# EXERCISE BRIEF
Write out the records that appear below, verbatim and complete, but without pictures.

(Stored data entries)
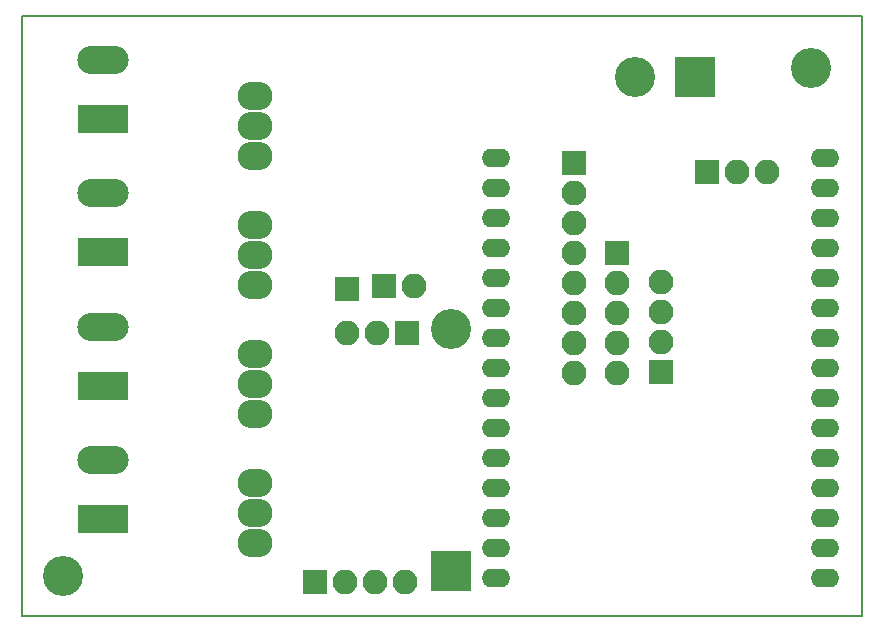
<source format=gbr>
%TF.GenerationSoftware,KiCad,Pcbnew,5.1.5-52549c5~84~ubuntu18.04.1*%
%TF.CreationDate,2020-07-26T00:10:31-03:00*%
%TF.ProjectId,Placa tesis,506c6163-6120-4746-9573-69732e6b6963,rev?*%
%TF.SameCoordinates,Original*%
%TF.FileFunction,Soldermask,Bot*%
%TF.FilePolarity,Negative*%
%FSLAX46Y46*%
G04 Gerber Fmt 4.6, Leading zero omitted, Abs format (unit mm)*
G04 Created by KiCad (PCBNEW 5.1.5-52549c5~84~ubuntu18.04.1) date 2020-07-26 00:10:31*
%MOMM*%
%LPD*%
G04 APERTURE LIST*
%TA.AperFunction,Profile*%
%ADD10C,0.150000*%
%TD*%
%ADD11R,2.100000X2.100000*%
%ADD12O,2.100000X2.100000*%
%ADD13R,4.360000X2.380000*%
%ADD14O,4.360000X2.380000*%
%ADD15C,3.400000*%
%ADD16O,2.940000X2.432000*%
%ADD17O,2.400000X1.600000*%
%ADD18R,3.400000X3.400000*%
G04 APERTURE END LIST*
D10*
X82800000Y-91800000D02*
X153900000Y-91800000D01*
X153900000Y-41000000D02*
X153900000Y-91800000D01*
X82800000Y-41000000D02*
X82800000Y-91800000D01*
X82800000Y-41000000D02*
X153900000Y-41000000D01*
D11*
%TO.C,J4*%
X115380000Y-67800000D03*
D12*
X112840000Y-67800000D03*
X110300000Y-67800000D03*
%TD*%
D13*
%TO.C,D4*%
X89651000Y-49700000D03*
D14*
X89651000Y-44700000D03*
%TD*%
D15*
%TO.C,REF\002A\002A*%
X86300000Y-88400000D03*
%TD*%
D11*
%TO.C,J13*%
X133200000Y-61020000D03*
D12*
X133200000Y-63560000D03*
X133200000Y-66100000D03*
X133200000Y-68640000D03*
X133200000Y-71180000D03*
%TD*%
D11*
%TO.C,J14*%
X129500000Y-53400000D03*
D12*
X129500000Y-55940000D03*
X129500000Y-58480000D03*
X129500000Y-61020000D03*
X129500000Y-63560000D03*
X129500000Y-66100000D03*
X129500000Y-68640000D03*
X129500000Y-71180000D03*
%TD*%
D11*
%TO.C,J15*%
X136900000Y-71140000D03*
D12*
X136900000Y-68600000D03*
X136900000Y-66060000D03*
X136900000Y-63520000D03*
%TD*%
D16*
%TO.C,Q4*%
X102541500Y-50335500D03*
X102541500Y-52875500D03*
X102541500Y-47795500D03*
%TD*%
D17*
%TO.C,U2*%
X150811500Y-53040000D03*
X122911500Y-53040000D03*
X150811500Y-55580000D03*
X122911500Y-55580000D03*
X150811500Y-58120000D03*
X122911500Y-58120000D03*
X150811500Y-60660000D03*
X122911500Y-60660000D03*
X150811500Y-63200000D03*
X122911500Y-63200000D03*
X150811500Y-65740000D03*
X122911500Y-65740000D03*
X150811500Y-68280000D03*
X122911500Y-68280000D03*
X150811500Y-70820000D03*
X122911500Y-70820000D03*
X150811500Y-73360000D03*
X122911500Y-73360000D03*
X150811500Y-75900000D03*
X122911500Y-75900000D03*
X150811500Y-78440000D03*
X122911500Y-78440000D03*
X150811500Y-80980000D03*
X122911500Y-80980000D03*
X150811500Y-83520000D03*
X122911500Y-83520000D03*
X150811500Y-86060000D03*
X122911500Y-86060000D03*
X150811500Y-88600000D03*
X122911500Y-88600000D03*
%TD*%
D12*
%TO.C,TH1*%
X115960760Y-63828080D03*
D11*
X113420760Y-63828080D03*
%TD*%
D12*
%TO.C,J1*%
X145865000Y-54218000D03*
X143325000Y-54218000D03*
D11*
X140785000Y-54218000D03*
%TD*%
D15*
%TO.C,REF\002A\002A*%
X149600000Y-45400000D03*
%TD*%
D11*
%TO.C,OutP*%
X110300000Y-64100000D03*
%TD*%
D14*
%TO.C,D1*%
X89651000Y-78600000D03*
D13*
X89651000Y-83600000D03*
%TD*%
D14*
%TO.C,D2*%
X89651000Y-67300000D03*
D13*
X89651000Y-72300000D03*
%TD*%
%TO.C,D3*%
X89651000Y-61000000D03*
D14*
X89651000Y-56000000D03*
%TD*%
D16*
%TO.C,Q1*%
X102541500Y-80561500D03*
X102541500Y-85641500D03*
X102541500Y-83101500D03*
%TD*%
%TO.C,Q2*%
X102541500Y-72179500D03*
X102541500Y-74719500D03*
X102541500Y-69639500D03*
%TD*%
%TO.C,Q3*%
X102541500Y-58717500D03*
X102541500Y-63797500D03*
X102541500Y-61257500D03*
%TD*%
D15*
%TO.C,J3*%
X134720000Y-46200000D03*
D18*
X139800000Y-46200000D03*
%TD*%
D15*
%TO.C,BT1*%
X119100000Y-67500000D03*
D18*
X119100000Y-87990000D03*
%TD*%
D11*
%TO.C,J5*%
X107600000Y-88900000D03*
D12*
X110140000Y-88900000D03*
X112680000Y-88900000D03*
X115220000Y-88900000D03*
%TD*%
M02*

</source>
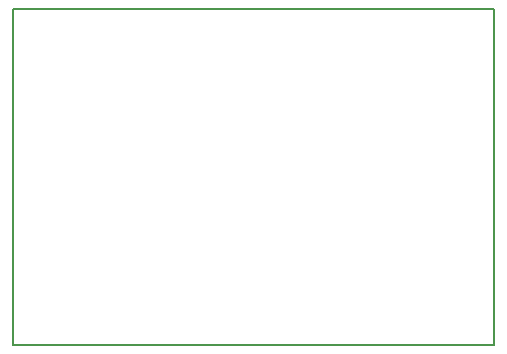
<source format=gbr>
%FSLAX35Y35*%
%MOIN*%
G04 EasyPC Gerber Version 18.0.9 Build 3640 *
%ADD19C,0.00500*%
X0Y0D02*
D02*
D19*
X250Y250D02*
X160750D01*
Y112250*
X250*
Y250*
X0Y0D02*
M02*

</source>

# RESULT FOR THIS EXERCISE
<source format=gbr>
%TF.GenerationSoftware,KiCad,Pcbnew,5.1.5-52549c5~84~ubuntu18.04.1*%
%TF.CreationDate,2020-07-26T00:10:31-03:00*%
%TF.ProjectId,Placa tesis,506c6163-6120-4746-9573-69732e6b6963,rev?*%
%TF.SameCoordinates,Original*%
%TF.FileFunction,Soldermask,Bot*%
%TF.FilePolarity,Negative*%
%FSLAX46Y46*%
G04 Gerber Fmt 4.6, Leading zero omitted, Abs format (unit mm)*
G04 Created by KiCad (PCBNEW 5.1.5-52549c5~84~ubuntu18.04.1) date 2020-07-26 00:10:31*
%MOMM*%
%LPD*%
G04 APERTURE LIST*
%TA.AperFunction,Profile*%
%ADD10C,0.150000*%
%TD*%
%ADD11R,2.100000X2.100000*%
%ADD12O,2.100000X2.100000*%
%ADD13R,4.360000X2.380000*%
%ADD14O,4.360000X2.380000*%
%ADD15C,3.400000*%
%ADD16O,2.940000X2.432000*%
%ADD17O,2.400000X1.600000*%
%ADD18R,3.400000X3.400000*%
G04 APERTURE END LIST*
D10*
X82800000Y-91800000D02*
X153900000Y-91800000D01*
X153900000Y-41000000D02*
X153900000Y-91800000D01*
X82800000Y-41000000D02*
X82800000Y-91800000D01*
X82800000Y-41000000D02*
X153900000Y-41000000D01*
D11*
%TO.C,J4*%
X115380000Y-67800000D03*
D12*
X112840000Y-67800000D03*
X110300000Y-67800000D03*
%TD*%
D13*
%TO.C,D4*%
X89651000Y-49700000D03*
D14*
X89651000Y-44700000D03*
%TD*%
D15*
%TO.C,REF\002A\002A*%
X86300000Y-88400000D03*
%TD*%
D11*
%TO.C,J13*%
X133200000Y-61020000D03*
D12*
X133200000Y-63560000D03*
X133200000Y-66100000D03*
X133200000Y-68640000D03*
X133200000Y-71180000D03*
%TD*%
D11*
%TO.C,J14*%
X129500000Y-53400000D03*
D12*
X129500000Y-55940000D03*
X129500000Y-58480000D03*
X129500000Y-61020000D03*
X129500000Y-63560000D03*
X129500000Y-66100000D03*
X129500000Y-68640000D03*
X129500000Y-71180000D03*
%TD*%
D11*
%TO.C,J15*%
X136900000Y-71140000D03*
D12*
X136900000Y-68600000D03*
X136900000Y-66060000D03*
X136900000Y-63520000D03*
%TD*%
D16*
%TO.C,Q4*%
X102541500Y-50335500D03*
X102541500Y-52875500D03*
X102541500Y-47795500D03*
%TD*%
D17*
%TO.C,U2*%
X150811500Y-53040000D03*
X122911500Y-53040000D03*
X150811500Y-55580000D03*
X122911500Y-55580000D03*
X150811500Y-58120000D03*
X122911500Y-58120000D03*
X150811500Y-60660000D03*
X122911500Y-60660000D03*
X150811500Y-63200000D03*
X122911500Y-63200000D03*
X150811500Y-65740000D03*
X122911500Y-65740000D03*
X150811500Y-68280000D03*
X122911500Y-68280000D03*
X150811500Y-70820000D03*
X122911500Y-70820000D03*
X150811500Y-73360000D03*
X122911500Y-73360000D03*
X150811500Y-75900000D03*
X122911500Y-75900000D03*
X150811500Y-78440000D03*
X122911500Y-78440000D03*
X150811500Y-80980000D03*
X122911500Y-80980000D03*
X150811500Y-83520000D03*
X122911500Y-83520000D03*
X150811500Y-86060000D03*
X122911500Y-86060000D03*
X150811500Y-88600000D03*
X122911500Y-88600000D03*
%TD*%
D12*
%TO.C,TH1*%
X115960760Y-63828080D03*
D11*
X113420760Y-63828080D03*
%TD*%
D12*
%TO.C,J1*%
X145865000Y-54218000D03*
X143325000Y-54218000D03*
D11*
X140785000Y-54218000D03*
%TD*%
D15*
%TO.C,REF\002A\002A*%
X149600000Y-45400000D03*
%TD*%
D11*
%TO.C,OutP*%
X110300000Y-64100000D03*
%TD*%
D14*
%TO.C,D1*%
X89651000Y-78600000D03*
D13*
X89651000Y-83600000D03*
%TD*%
D14*
%TO.C,D2*%
X89651000Y-67300000D03*
D13*
X89651000Y-72300000D03*
%TD*%
%TO.C,D3*%
X89651000Y-61000000D03*
D14*
X89651000Y-56000000D03*
%TD*%
D16*
%TO.C,Q1*%
X102541500Y-80561500D03*
X102541500Y-85641500D03*
X102541500Y-83101500D03*
%TD*%
%TO.C,Q2*%
X102541500Y-72179500D03*
X102541500Y-74719500D03*
X102541500Y-69639500D03*
%TD*%
%TO.C,Q3*%
X102541500Y-58717500D03*
X102541500Y-63797500D03*
X102541500Y-61257500D03*
%TD*%
D15*
%TO.C,J3*%
X134720000Y-46200000D03*
D18*
X139800000Y-46200000D03*
%TD*%
D15*
%TO.C,BT1*%
X119100000Y-67500000D03*
D18*
X119100000Y-87990000D03*
%TD*%
D11*
%TO.C,J5*%
X107600000Y-88900000D03*
D12*
X110140000Y-88900000D03*
X112680000Y-88900000D03*
X115220000Y-88900000D03*
%TD*%
M02*

</source>
<source format=gbr>
%FSLAX35Y35*%
%MOIN*%
G04 EasyPC Gerber Version 18.0.9 Build 3640 *
%ADD19C,0.00500*%
X0Y0D02*
D02*
D19*
X250Y250D02*
X160750D01*
Y112250*
X250*
Y250*
X0Y0D02*
M02*

</source>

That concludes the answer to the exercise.